In those initial days, before their bodies were found, the Israeli government shared a photo of Noya wearing a Hogwart’s costume on X, the social media platform that was formerly Twitter.
The posting caught the eye of Potter author J.K. Rowling, who reposted the picture.
On October 19, almost two weeks after the attack and two days after Carmela’s 80th birthday, the Israel Defense Forces notified the family that Carmela’s and Noya’s bodies were found just over the Gaza border. Their remains were later identified using DNA.
“It was the worst news you’d ever want to receive,” Greenberg told the Jewish Telegraphic Agency.
Greenberg was horrified at the inhumanity of their murderers, who showed no mercy despite Carmela’s age and frailty and Noya’s special needs. “They were killed at the border because they were slowing down their captors,” Greenberg said they learned from the IDF.
Greenberg decided to return to Boston to be with his wife and their two young children, and to bring his father back with him to his native city. His father is eager to return to Israel.
Greenberg’s experience has received wide local coverage.
“I thought I could use my voice to help educate people. I had this dual lens that others here, thousands of miles away, don’t necessarily have,” he said. He hopes his story puts a human face on the terror attacks.
He also wanted to counter misinformation and antisemitism that he sees being spread by others, such as groups of students at Harvard and some other college campuses who blame Israel for the attacks by Hamas.
Greenberg hopes to help the efforts his sister and others have undertaken for the safe return of all of the hostages, he said. He has started a GoFundMe campaign to support Israeli families who may wish to temporarily relocate family members to the U.S.
Another victim with ties to the Boston area is Igal Wachs, a 53-year-old Israeli-American who was killed, along with his younger brother Amit, 48, while they were defending Netiv HaAsara, the village where they had lived. He and Liat Oren-Wachs, who lives in a Boston suburb, have an 11-year-old son.
“We are experiencing grief, sadness and fear from what we hear around us. Antisemitism is real and we don’t feel safe,” Oren-Wachs wrote in a text message.
Igal “had the most incredible smile … and was always helpful, kind and happy.
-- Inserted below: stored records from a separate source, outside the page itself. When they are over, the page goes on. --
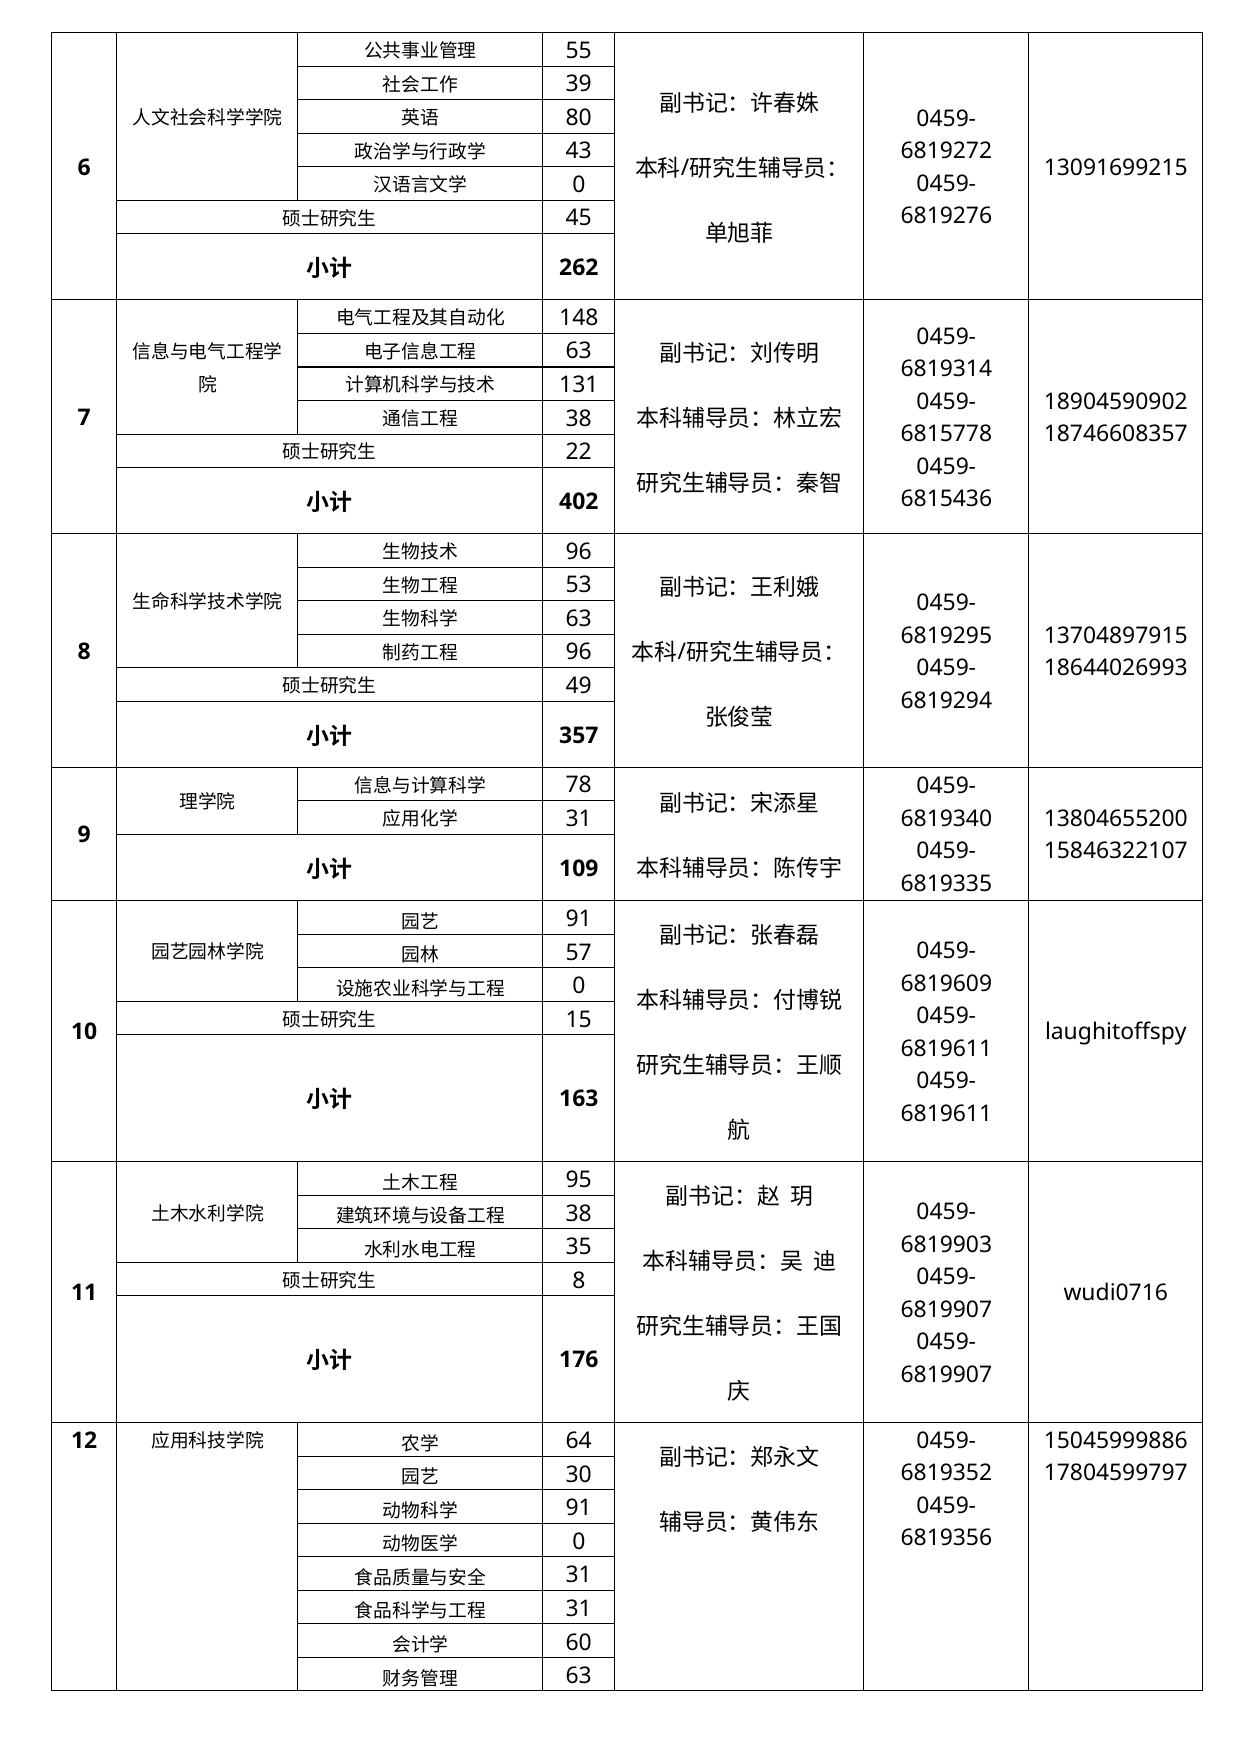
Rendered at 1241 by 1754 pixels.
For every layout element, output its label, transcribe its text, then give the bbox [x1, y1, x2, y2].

table_cell 80 [543, 100, 614, 133]
table_cell 31 [543, 1557, 614, 1590]
table_cell 人文社会科学学院 [117, 33, 297, 200]
table_cell 6 [52, 33, 116, 299]
table_cell 副书记：张春磊 本科辅导员：付博锐 研究生辅导员：王顺航 [615, 901, 863, 1161]
table_cell 8 [543, 1263, 614, 1295]
table_cell 副书记：郑永文 辅导员：黄伟东 [615, 1423, 863, 1690]
table_cell 政治学与行政学 [298, 134, 542, 166]
table_cell 38 [543, 401, 614, 433]
table_cell 小计 [117, 234, 542, 299]
table_cell 55 [543, 33, 614, 66]
table_cell 硕士研究生 [117, 668, 542, 701]
table_cell 53 [543, 568, 614, 600]
table_cell 38 [543, 1196, 614, 1228]
table_cell 0459-6819314 0459-6815778 0459-6815436 [864, 300, 1028, 533]
table_cell 0 [543, 968, 614, 1001]
table_cell 91 [543, 1490, 614, 1523]
table_cell 7 [52, 300, 116, 533]
table_cell 土木水利学院 [117, 1162, 297, 1262]
table_cell 96 [543, 534, 614, 567]
table_cell 公共事业管理 [298, 33, 542, 66]
table_cell 176 [543, 1296, 614, 1422]
table_cell 副书记：宋添星 本科辅导员：陈传宇 [615, 768, 863, 900]
table_cell 148 [543, 300, 614, 333]
table_cell 理学院 [117, 768, 297, 834]
table_cell 电子信息工程 [298, 334, 542, 366]
table_cell 78 [543, 768, 614, 800]
table_cell 39 [543, 67, 614, 99]
table_cell 财务管理 [298, 1658, 542, 1690]
table_cell 社会工作 [298, 67, 542, 99]
table_cell 31 [543, 801, 614, 834]
table_cell 45 [543, 201, 614, 233]
table_cell 硕士研究生 [117, 201, 542, 233]
table_cell 园林 [298, 935, 542, 967]
table_cell 63 [543, 601, 614, 634]
table_cell 43 [543, 134, 614, 166]
table_cell 0459-6819340 0459-6819335 [864, 768, 1028, 900]
table_cell 生物工程 [298, 568, 542, 600]
table_cell 英语 [298, 100, 542, 133]
table_cell 园艺 [298, 901, 542, 933]
table_cell 副书记：赵 玥 本科辅导员：吴 迪 研究生辅导员：王国庆 [615, 1162, 863, 1422]
table_cell 硕士研究生 [117, 1002, 542, 1034]
table_cell 22 [543, 435, 614, 467]
table_cell 35 [543, 1229, 614, 1262]
table_cell 64 [543, 1423, 614, 1456]
table_cell 63 [543, 1658, 614, 1690]
table_cell 应用化学 [298, 801, 542, 834]
table_cell 15045999886 17804599797 [1029, 1423, 1202, 1690]
table_cell 小计 [117, 835, 542, 900]
table_cell 96 [543, 635, 614, 667]
table_cell 9 [52, 768, 116, 900]
table_cell 10 [52, 901, 116, 1161]
table_cell 0 [543, 1524, 614, 1556]
table_cell 应用科技学院 [117, 1423, 297, 1690]
table_cell 电气工程及其自动化 [298, 300, 542, 333]
table_cell 0459-6819352 0459-6819356 [864, 1423, 1028, 1690]
table_cell 0459-6819903 0459-6819907 0459-6819907 [864, 1162, 1028, 1422]
table_cell 0459-6819272 0459-6819276 [864, 33, 1028, 299]
table_cell 信息与电气工程学院 [117, 300, 297, 433]
table_cell 91 [543, 901, 614, 933]
table_cell 水利水电工程 [298, 1229, 542, 1262]
table_cell 计算机科学与技术 [298, 368, 542, 400]
table_cell 95 [543, 1162, 614, 1194]
table_cell 0459-6819295 0459-6819294 [864, 534, 1028, 767]
table_cell 49 [543, 668, 614, 701]
table_cell 小计 [117, 1035, 542, 1161]
table_cell 小计 [117, 468, 542, 533]
table_cell 副书记：刘传明 本科辅导员：林立宏 研究生辅导员：秦智 [615, 300, 863, 533]
table_cell 生命科学技术学院 [117, 534, 297, 667]
table_cell 60 [543, 1624, 614, 1657]
table_cell 食品科学与工程 [298, 1591, 542, 1623]
table_cell 建筑环境与设备工程 [298, 1196, 542, 1228]
table_cell 12 [52, 1423, 116, 1690]
table_cell 设施农业科学与工程 [298, 968, 542, 1001]
table_cell 357 [543, 702, 614, 767]
table_cell 食品质量与安全 [298, 1557, 542, 1590]
table_cell 农学 [298, 1423, 542, 1456]
table_cell 11 [52, 1162, 116, 1422]
table_cell 31 [543, 1591, 614, 1623]
table_cell 131 [543, 368, 614, 400]
table_cell 109 [543, 835, 614, 900]
table_cell 硕士研究生 [117, 1263, 542, 1295]
table_cell 副书记：王利娥 本科/研究生辅导员：张俊莹 [615, 534, 863, 767]
table_cell 30 [543, 1457, 614, 1489]
table_cell 262 [543, 234, 614, 299]
table_cell 57 [543, 935, 614, 967]
table_cell 13804655200 15846322107 [1029, 768, 1202, 900]
table_cell wudi0716 [1029, 1162, 1202, 1422]
table_cell 生物科学 [298, 601, 542, 634]
table_cell 园艺园林学院 [117, 901, 297, 1001]
table_cell 15 [543, 1002, 614, 1034]
table_cell 通信工程 [298, 401, 542, 433]
table_cell 园艺 [298, 1457, 542, 1489]
table_cell 动物科学 [298, 1490, 542, 1523]
table_cell 副书记：许春姝 本科/研究生辅导员：单旭菲 [615, 33, 863, 299]
table_cell 动物医学 [298, 1524, 542, 1556]
table_cell 63 [543, 334, 614, 366]
table_cell 信息与计算科学 [298, 768, 542, 800]
table_cell 13704897915 18644026993 [1029, 534, 1202, 767]
table_cell 土木工程 [298, 1162, 542, 1194]
table_cell 0459-6819609 0459-6819611 0459-6819611 [864, 901, 1028, 1161]
table_cell 402 [543, 468, 614, 533]
table_cell 汉语言文学 [298, 167, 542, 200]
table_cell 硕士研究生 [117, 435, 542, 467]
table_cell 会计学 [298, 1624, 542, 1657]
table_cell 8 [52, 534, 116, 767]
table_cell 0 [543, 167, 614, 200]
table_cell 163 [543, 1035, 614, 1161]
table_cell 小计 [117, 1296, 542, 1422]
table_cell 13091699215 [1029, 33, 1202, 299]
table_cell 18904590902 18746608357 [1029, 300, 1202, 533]
table_cell laughitoffspy [1029, 901, 1202, 1161]
table_cell 小计 [117, 702, 542, 767]
table_cell 生物技术 [298, 534, 542, 567]
table_cell 制药工程 [298, 635, 542, 667]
He is missed and forever we will keep him in our hearts,” she wrote.
There are many others in Boston and across New England with family who have lost relatives in the war, according to Meron Reuben, Israel’s consul general to New England.
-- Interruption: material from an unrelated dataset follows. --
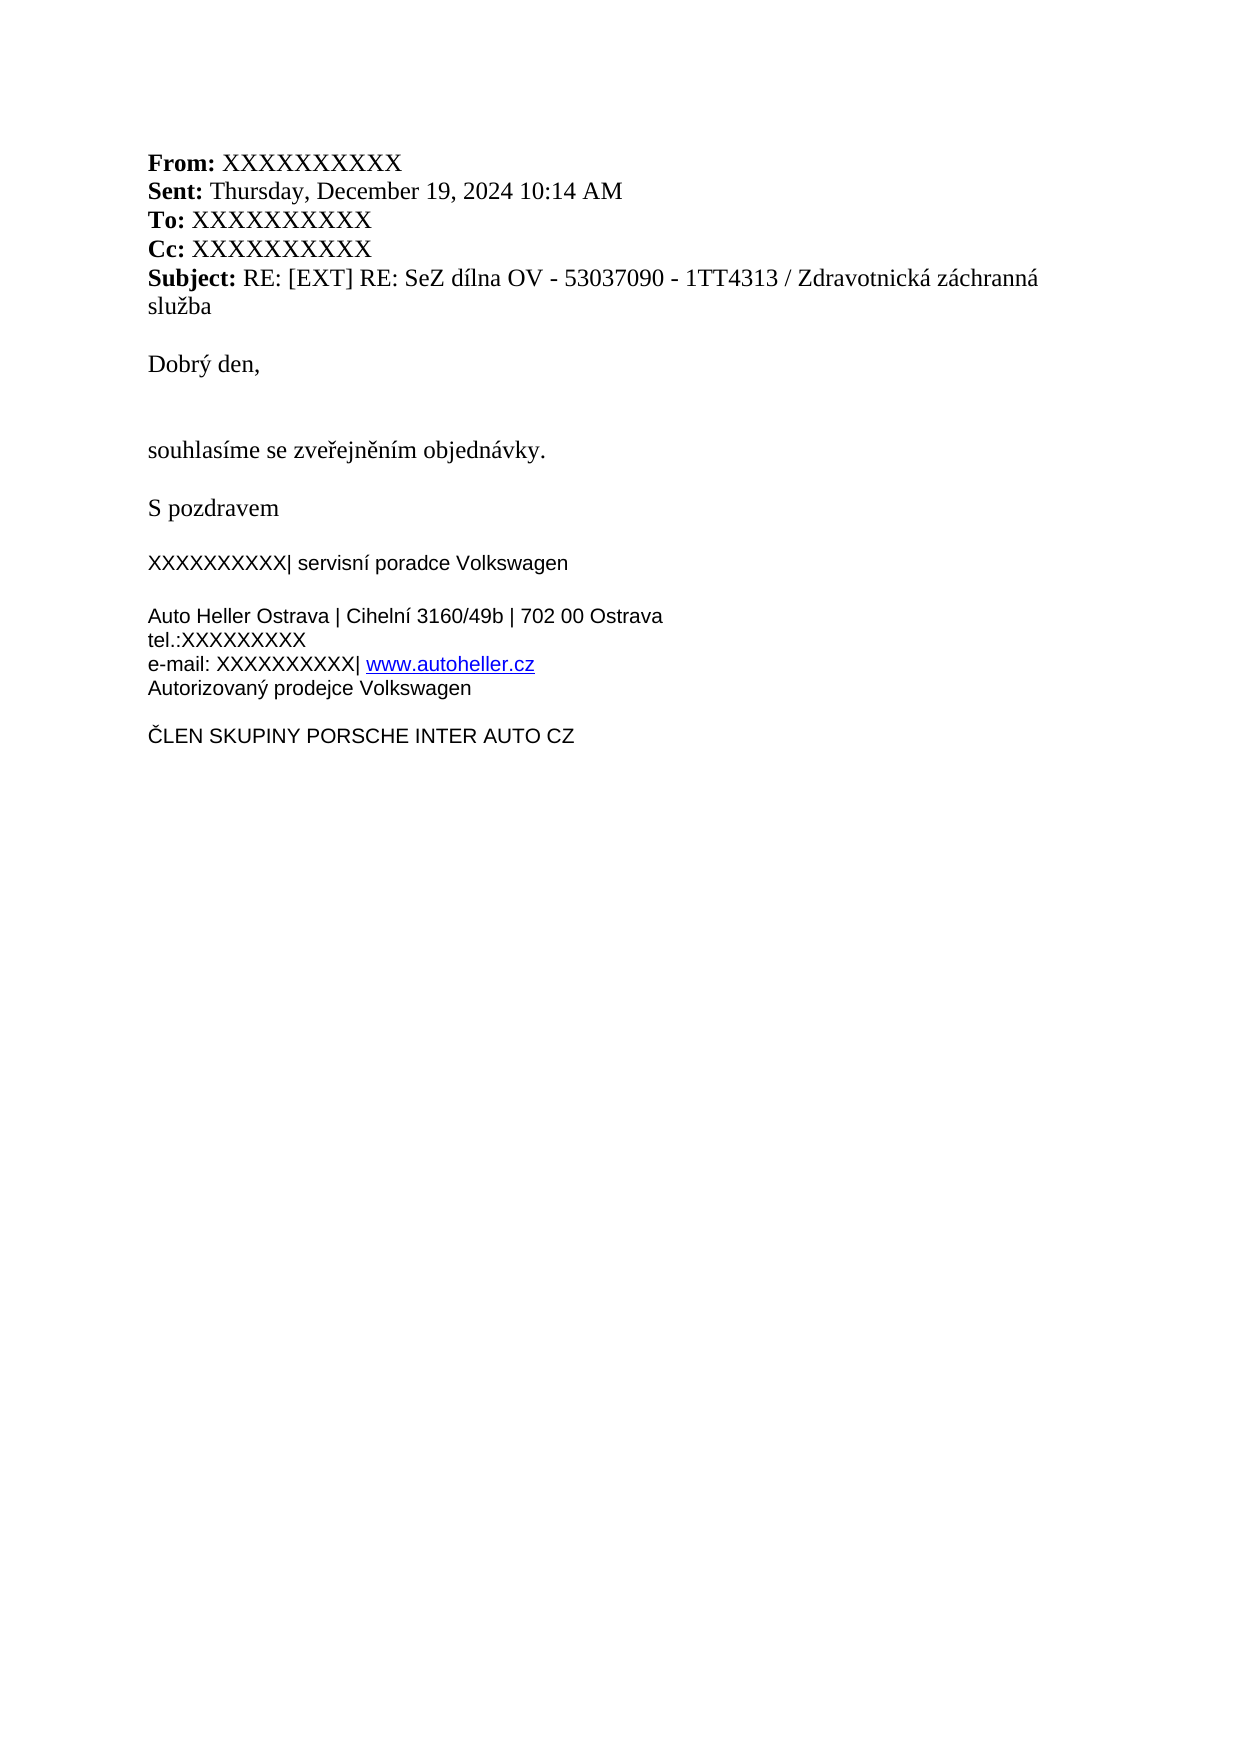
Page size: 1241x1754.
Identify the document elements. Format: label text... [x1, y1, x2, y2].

The story about Noya’s devotion to Harry Potter and her murder broke his heart, he told JTA in a phone conversation.
“I felt so emotional when I heard an interview with Noya’s mother when they thought she was still alive,” Reuben said. The murder of a young girl who did no harm to anyone shows Hamas’s inhumanity, he said.
“I only hope that the smiling faces of Carmela and Noya will be remembered forever and that their wishes for a better life for all will be realized.”